Bedenin, sonradan üstüne iliştirilmiş, takıp takıştırılmış bütün o imajlardan, sosyal ve kültürel işaretlerden, aidiyet sembollerinden arındırılıp "anadan doğma" bir biçimde ortaya konması ve sonra da dikkatle bakılıp, "acaba bu beden ne diyor" diye anlaşılmaya çalışılması ilginç bir deneme gerçekten...

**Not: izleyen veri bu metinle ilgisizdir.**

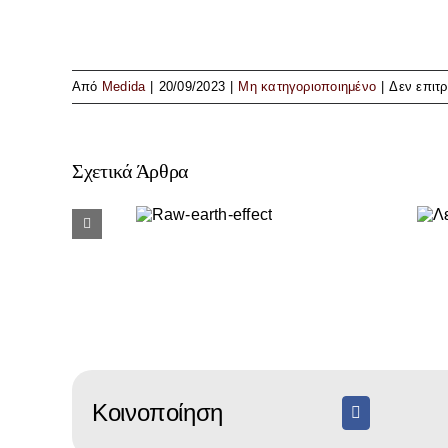
Από
Medida
|
20/09/2023
|
Μη κατηγοριοποιημένο
|
Δεν επιτ
Σχετικά Άρθρα
Raw-
Λευκό
earth-
μάρμαρο και
effect
ξύλο.
Κοινοποίηση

İlginç olduğu kadar da zor.
Çünkü bedenlerimiz artık dilsiz...
Şu büstlere bir bakın...
Gömleklerin, kravatların, düğmelerin, kemerlerin, sütyenlerin baskısından kurtulup özgürleşen boyun kasları, omuzlar, göğüsler, bu beklenmedik özgürlükten şaşkın, ne yapacağını, ne "söyleyeceğini" bilmez bir halde "ifadesiz" bir biçimde kundaktan çıkmış bir bebek gibi öylece kalakalmış.

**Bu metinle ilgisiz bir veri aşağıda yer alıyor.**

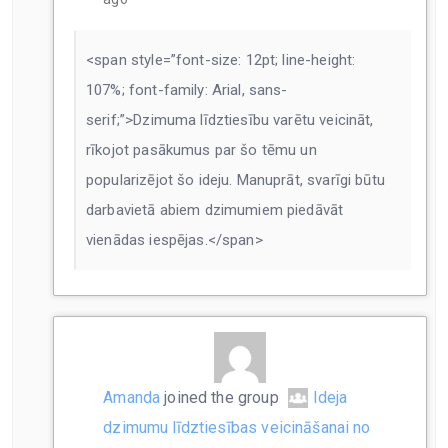
<span style=”font-size: 12pt; line-height:
107%; font-family: Arial, sans-
serif;”>Dzimuma līdztiesību varētu veicināt,
rīkojot pasākumus par šo tēmu un
popularizējot šo ideju. Manuprāt, svarīgi būtu
darbavietā abiem dzimumiem piedāvāt
vienādas iespējas.</span>
Amanda
joined the group
Ideja
dzimumu līdztiesības veicināšanai no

Ne kendini ortaya koymak için geliştirdiği özel bir davranışı var; ne özel bir anlatım biçimi, ne bir jest, ne de bir mimik...
Binyıllar önce, belini doğrultup iki ayağının üstünde kalktığı o karanlık çağlarda kendine özgü bir dili var mıydı acaba? Sözcükleri henüz tanımadığı çağlar boyunca beden, salt kendi olarak kendini ortaya koymak için neler yapar, nasıl "konuşurdu"? Kolları, bacakları, göğsü ya da karnı arzusunu, öfkesini, korkusunu, iştahını nasıl ortaya koyardı? Ten, arzusu bu kadar iğdiş edilmeden önce haz çığlıklarını nasıl atardı?
Bilmiyorum, ama yüzyıllarca horlandıktan, ruhun karşısında "ikinci sınıf" sayılıp hoyratça bir kenara itildikten, sarıp sarmalanıp saklandıktan sonra, bedenin bildiği bütün eski dilleri unuttuğundan eminim.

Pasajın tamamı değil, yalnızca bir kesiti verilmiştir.